La blouse du député Thivrier
En 1889, alors qu’il doit siéger au Palais-Bourbon, le nouveau député de la circonscription de Montluçon, Christophe Thivrier, fait le choix de se singulariser en portant en permanence la blouse, vêtement emblématique des ouvriers bourbonnais. Ce choix vestimentaire va évidemment attirer l’attention des journalistes et du public.
Le premier élu socialiste
« Il ne fait pas bon, sous le gouvernement de M. Floquet, de professer des opinions socialistes. Le citoyen Thivrier vient de l’apprendre par arrêté du préfet de l’Allier qui le suspend pour un mois de ses fonctions de maire de Commentry. Le crime du citoyen Thivrier est d’avoir fait suivre son nom de sa qualité de maire, en signant une adresse à des délégués des chambres syndicales ouvrières de l’Allier et de Bordeaux. C’était en effet impardonnable ! »
Le député en biaude
L’élection de septembre 1889 s’annonce disputée dans la circonscription de Montluçon avec trois candidats, un républicain progressiste (M. Deslinières), un bonapartiste (M. Martinot) et un « collectiviste » (M. Thivrier).
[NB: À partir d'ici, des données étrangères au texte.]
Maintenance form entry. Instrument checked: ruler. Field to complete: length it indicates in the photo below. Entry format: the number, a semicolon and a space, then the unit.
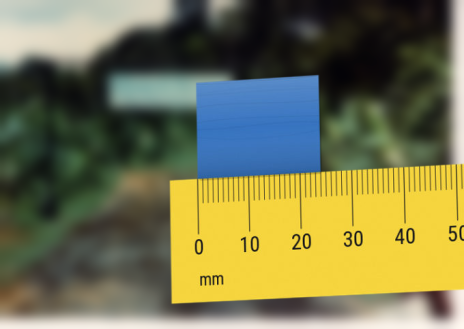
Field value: 24; mm
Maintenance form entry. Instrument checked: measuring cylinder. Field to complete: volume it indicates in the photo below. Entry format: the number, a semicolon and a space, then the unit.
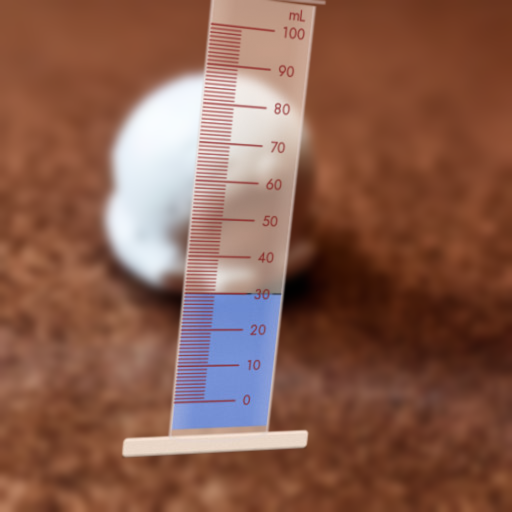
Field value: 30; mL
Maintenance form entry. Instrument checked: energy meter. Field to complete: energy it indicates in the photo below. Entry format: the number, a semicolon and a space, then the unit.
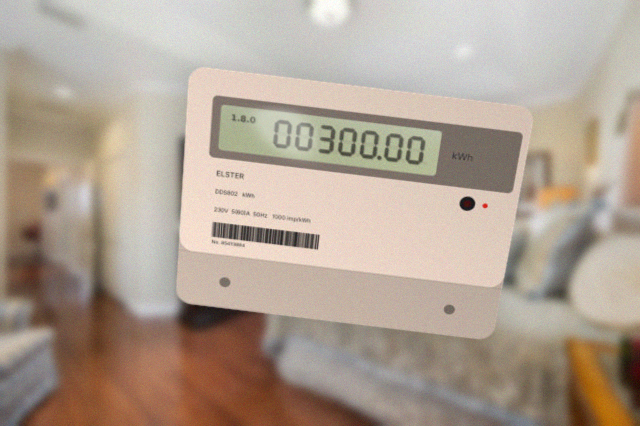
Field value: 300.00; kWh
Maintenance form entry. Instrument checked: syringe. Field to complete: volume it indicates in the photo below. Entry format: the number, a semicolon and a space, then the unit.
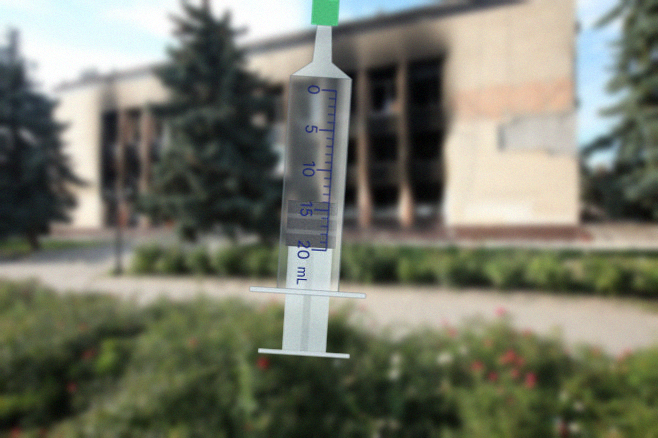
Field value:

La victoire de Thivrier n’est pas une surprise pour Jean Véridic qui consacre son éditorial à la promesse du nouveau député de ne porter « que la blouse d’ouvrier » et non la « la redingote élégante qui serra les hanches des Carnot et des Antonin Proust », relativisant la portée symbolique du geste, assurant que « les temps sont loin où la blouse de l’ouvrier était comme le symbole et le drapeau des questions sociales les plus irritantes dans notre pays ».
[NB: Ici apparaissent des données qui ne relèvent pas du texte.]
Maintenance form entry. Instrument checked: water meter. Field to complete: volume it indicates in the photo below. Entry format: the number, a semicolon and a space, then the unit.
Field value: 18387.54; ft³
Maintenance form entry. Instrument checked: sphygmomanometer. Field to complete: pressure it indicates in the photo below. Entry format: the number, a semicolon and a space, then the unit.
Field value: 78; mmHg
En 1889, afin de respecter l’engagement pris devant les mineurs de Bézenet, le député Christophe Thivrier se présente à l’Assemblée Nationale, vêtu de la fameuse blouse bleue des ouvriers bourbonnais. Aux huissiers qui le somment de sortir, le député aurait répondu : « Quand l’abbé Lemire posera sa soutane, quand le général de Gallifet quittera son uniforme, je poserai ma blouse d’ouvrier ». Paroles qui ne sont pas reprises par les journaux, pourtant friands de telles tirades, ce qui laisse planer un doute sur la véracité de la réponse. Par contre, L’Humanité narre une anecdote similaire mais lors d’une discussion entre Thivrier et l’évêque Freppel :
« L’évêque Freppel, avec lequel Thivrier ne tarda pas à entre en conversation, lui posa la question, l’identique question :
- Ne la poserez-vous jamais, mon cher collègue ?
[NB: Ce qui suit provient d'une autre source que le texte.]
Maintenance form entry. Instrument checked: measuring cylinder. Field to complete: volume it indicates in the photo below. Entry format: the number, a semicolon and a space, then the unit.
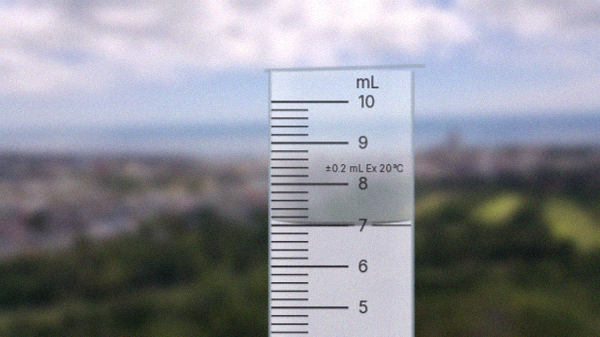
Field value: 7; mL
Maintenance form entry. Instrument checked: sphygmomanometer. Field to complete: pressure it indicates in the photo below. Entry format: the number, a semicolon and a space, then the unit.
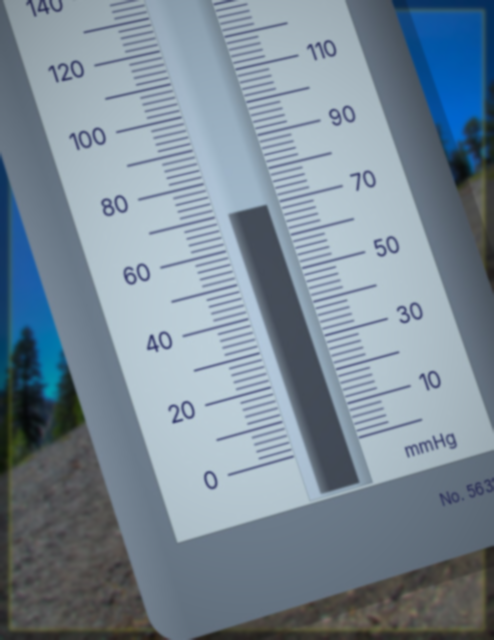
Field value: 70; mmHg
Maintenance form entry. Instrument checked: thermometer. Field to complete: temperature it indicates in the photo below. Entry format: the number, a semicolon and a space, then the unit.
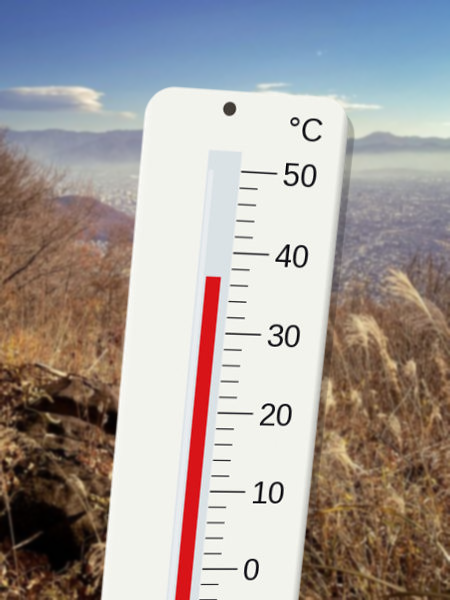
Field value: 37; °C
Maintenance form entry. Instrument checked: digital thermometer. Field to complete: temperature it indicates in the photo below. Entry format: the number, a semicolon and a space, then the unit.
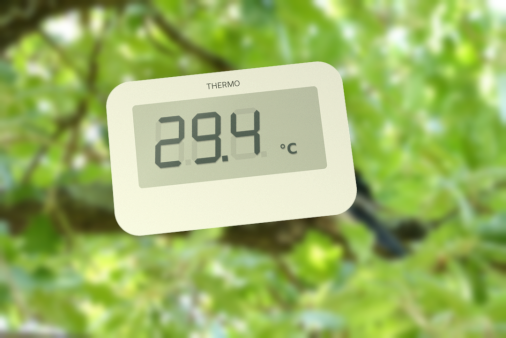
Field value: 29.4; °C
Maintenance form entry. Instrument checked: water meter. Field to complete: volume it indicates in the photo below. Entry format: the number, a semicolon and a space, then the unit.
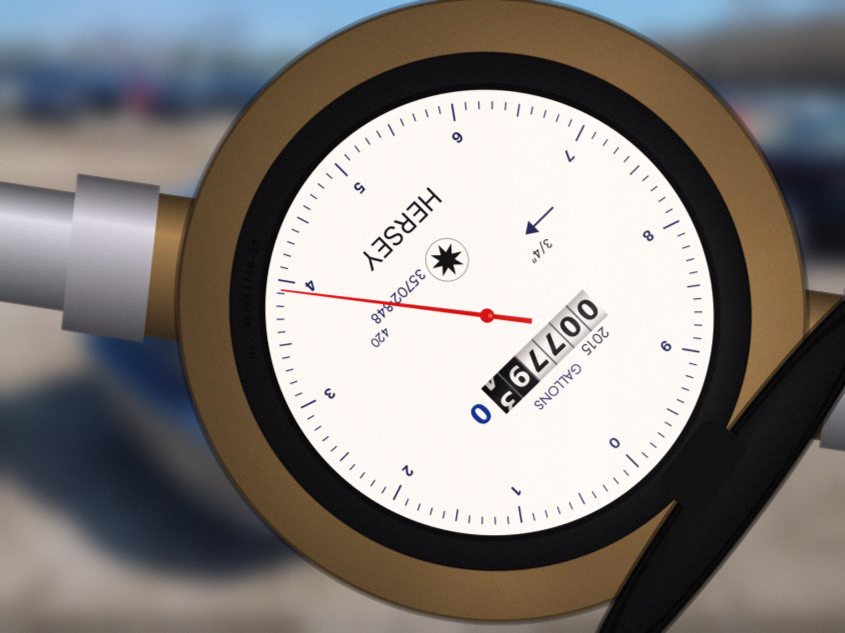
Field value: 77933.9; gal
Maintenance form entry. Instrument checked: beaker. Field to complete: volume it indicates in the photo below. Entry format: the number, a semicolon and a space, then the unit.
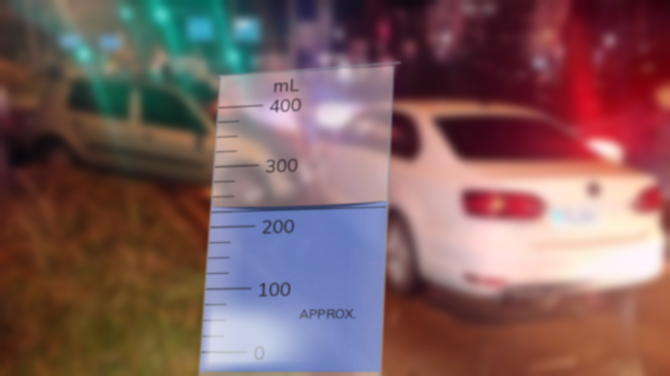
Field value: 225; mL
- Si, répliqua Christophe Thivrier, quand vous poserez votre soutane ! »
« Ce qui paraît assez ridicule aussi, c’est que Thivrier s’imagine lutter contre un préjugé bourgeois, tandis qu’il lutte simplement contre un préjugé ouvrier. Ce n’est pas le bourgeois, en effet, c’est l’ouvrier qui s’empresse de faire quelque toilette, qui s’endimanche, quand il sort de chez lui, de l’usine, de la fabrique, ou de l’atelier […]La bouse de Thivrier, qui laisse le bourgeois fort indifférent, flatte l’ouvrier peut-être, mais certainement elle le choque. »
« On verra le peuple en blouse ne s’occuper guère de Thivrier que pour se moquer de sa blouse. C’est qu’il ne suffit pas de porter le drapeau socialiste sous forme de blouse, il faut encore savoir le défendre. Or Thivrier n’en paraît point capable, du tout. Non seulement, il ne le défend pas à a tribune, ce qui est une désertion ; mais il ne le défend même point par ses votes, ce qui est une trahison. »
Christophe Thivrier (1841-1895)
Né à Durdat-Larequille en 1841, Christophe Thivrier travaille dès l’âge de 10 ans comme ouvrier mineur. Il occupe plusieurs professions comme entrepreneur en bâtiment, huilier, boulanger ou encore marchand de vin. Il est membre de La Marianne, société secrète qui tente d’unifier les revendications ouvrières. Il s’engage en politique en 1874 et devient le premier maire socialiste du monde en 1882. En 1889, il est député. Il décède le 8 août 1895 à Commentry.